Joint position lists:
[Start of section]
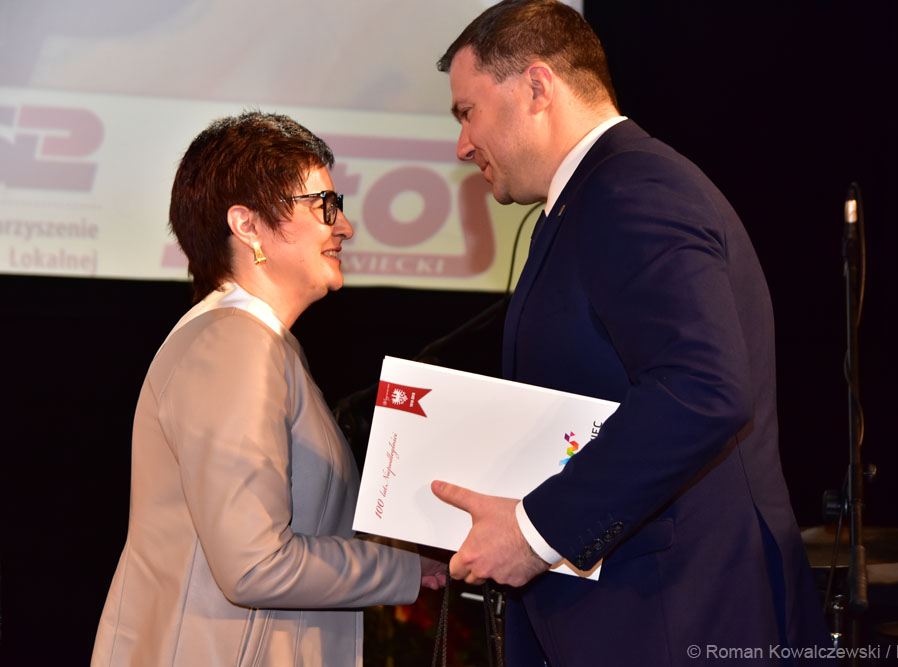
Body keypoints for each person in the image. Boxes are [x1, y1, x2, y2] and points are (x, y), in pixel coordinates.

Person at [430, 1, 831, 664]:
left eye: (467, 112)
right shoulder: (592, 196)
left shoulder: (633, 190)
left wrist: (534, 532)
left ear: (537, 87)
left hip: (675, 614)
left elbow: (703, 389)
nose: (463, 144)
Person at [91, 111, 446, 667]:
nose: (344, 226)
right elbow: (255, 565)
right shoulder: (234, 343)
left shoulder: (257, 343)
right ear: (247, 225)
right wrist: (405, 570)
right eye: (324, 205)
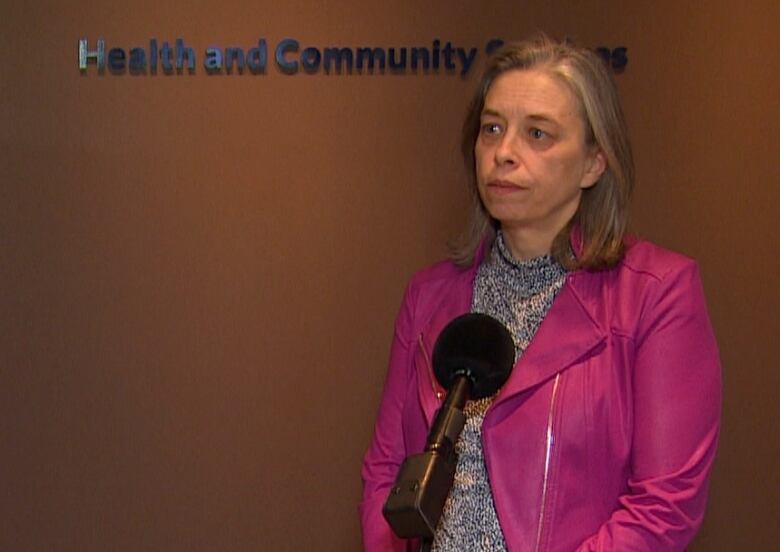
[End of section]
Task directions: Set down exactly the lines between the line containing "left elbow: (703, 389)" and the end of the records above, both ends included; pictures stay out.

Your response:
left elbow: (703, 389)
nose: (463, 144)
Person at [91, 111, 446, 667]:
nose: (344, 226)
right elbow: (255, 565)
right shoulder: (234, 343)
left shoulder: (257, 343)
right ear: (247, 225)
right wrist: (405, 570)
right eye: (324, 205)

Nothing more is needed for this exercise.